🔄 Transition Detection

Transition detection identifies when and why a media ecosystem moves from one structural state to another. While basins describe where the system is located and modes describe how it behaves, transitions capture the moment of change—the crossing of thresholds that reshape the system’s trajectory.

Transitions are triggered by invariant breaks, drift acceleration, attention spikes, narrative collapse, cadence overload, or reconstruction forces. They are the Analyzer’s highest‑level signal of systemic change.


🧭 What Counts as a Transition#

A transition occurs when the system crosses a boundary in either:

  • Basin (e.g., Network → Fragment)
  • Mode (e.g., Tension → Drift)
  • Both simultaneously (e.g., Network/Drift → Cascade/Cascade)

Transitions are not subtle fluctuations.
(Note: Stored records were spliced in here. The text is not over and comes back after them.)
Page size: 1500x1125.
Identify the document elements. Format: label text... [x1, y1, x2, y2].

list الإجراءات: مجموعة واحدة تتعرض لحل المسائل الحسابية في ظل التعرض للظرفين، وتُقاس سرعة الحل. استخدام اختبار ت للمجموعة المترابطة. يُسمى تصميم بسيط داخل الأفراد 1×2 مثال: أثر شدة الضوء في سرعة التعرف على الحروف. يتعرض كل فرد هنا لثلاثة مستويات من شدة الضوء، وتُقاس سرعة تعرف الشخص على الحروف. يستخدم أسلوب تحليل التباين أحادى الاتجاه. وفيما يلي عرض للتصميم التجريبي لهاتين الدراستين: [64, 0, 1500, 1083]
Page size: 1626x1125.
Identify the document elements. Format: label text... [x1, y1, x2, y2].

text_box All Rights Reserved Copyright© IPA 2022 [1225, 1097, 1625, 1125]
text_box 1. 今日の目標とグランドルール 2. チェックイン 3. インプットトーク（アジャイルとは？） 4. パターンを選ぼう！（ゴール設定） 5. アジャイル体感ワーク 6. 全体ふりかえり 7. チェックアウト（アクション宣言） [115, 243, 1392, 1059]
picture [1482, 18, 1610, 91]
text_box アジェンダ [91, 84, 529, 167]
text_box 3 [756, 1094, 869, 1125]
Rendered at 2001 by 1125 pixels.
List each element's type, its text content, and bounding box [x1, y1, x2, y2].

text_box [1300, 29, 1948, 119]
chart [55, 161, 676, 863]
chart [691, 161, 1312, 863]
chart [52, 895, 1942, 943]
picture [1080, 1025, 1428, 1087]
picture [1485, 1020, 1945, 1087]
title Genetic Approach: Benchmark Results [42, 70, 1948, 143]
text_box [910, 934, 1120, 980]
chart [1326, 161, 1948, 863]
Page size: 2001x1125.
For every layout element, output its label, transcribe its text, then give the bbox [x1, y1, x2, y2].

They represent structural reconfiguration.


🧩 Inputs to Transition Detection#

The Analyzer uses several signals to detect transitions:

  • Previous basin vs current basin
  • Previous mode vs current mode
  • Drift magnitude and direction
  • Invariant strain patterns
  • Attention volatility
  • Cadence acceleration or compression
  • Narrative stability or collapse

Transitions are detected only when these signals cross structural thresholds.


⚡ Transition Triggers#

The MSM defines six primary trigger types:

Invariant Break#

One or more invariants exceed their strain threshold.
Examples:

  • Signal–Narrative Coherence breaks → narrative collapse
  • Distribution–Attention Fit breaks → cascade onset

Attention Spike#

Sudden, extreme increase in A.
Often leads to:

  • Cascade
  • Narrative churn
  • Distribution overload

Cadence Acceleration#

Temporal cadence increases faster than the system can stabilize.
Common in:

  • High‑velocity media cycles
  • Crisis events
  • Viral cascades

Signal Collapse#

Sharp drop in S.
Leads to:

  • Narrative simplification
  • Epistemic decay
  • Collapse mode

Narrative Collapse#

N drops rapidly due to conflict, fragmentation, or overload.
Often paired with:

  • High A volatility
  • High T
  • Drift acceleration

Reconstruction#

Deliberate stabilization effort.
Characterized by:

  • Rising S
  • Rising N
  • Slowing T
  • Decreasing drift

Reconstruction is the only positive‑direction trigger.


🌀 Basin Transitions#

Basin transitions occur when the system’s structural fingerprint moves closer to a new attractor and satisfies its gate conditions.

Examples:

  • Network → Fragment
    Narrative divergence + distribution fragmentation

  • Fragment → Cascade
    Attention spike + cadence acceleration

  • Cascade → Collapse
    Overload + signal failure

  • Collapse → Reconstruction
    Stabilization + rising coherence

Basin transitions are the most visible form of systemic change.


🎛 Mode Transitions#

Mode transitions reflect changes in behavior, not location.

Examples:

  • Stable → Tension
    Early invariant strain

  • Tension → Drift
    Directional movement begins

  • Drift → Cascade
    Volatility exceeds structural capacity

  • Cascade → Collapse
    System overload

  • Collapse → Reconstruction
    Stabilization begins

Mode transitions often precede basin transitions.


🧬 Combined Transitions#

Some transitions involve both basin and mode changes simultaneously.

Example:

Network / Drift  →  Cascade / Cascade

This indicates:

  • A basin shift into the Cascade attractor
  • A behavioral shift into Cascade mode
  • A high‑severity structural event

Combined transitions are rare but high‑impact.


📦 Output: MediaTransition#

The Analyzer returns:

{
  from: string,
  to: string,
  trigger: string,
  severity: number
}
  • from — previous basin/mode
  • to — current basin/mode
  • trigger — the dominant structural cause
  • severity — magnitude of the transition (0.0–1.0)

Severity is influenced by drift magnitude, invariant breaks, and volatility.


🧠 Why Transitions Matter#

Transitions reveal:

  • When a system becomes unstable
  • When cascades are forming
  • When collapse is imminent
  • When reconstruction is underway
  • How media ecosystems evolve over time

They are essential for monitoring, forecasting, and simulation.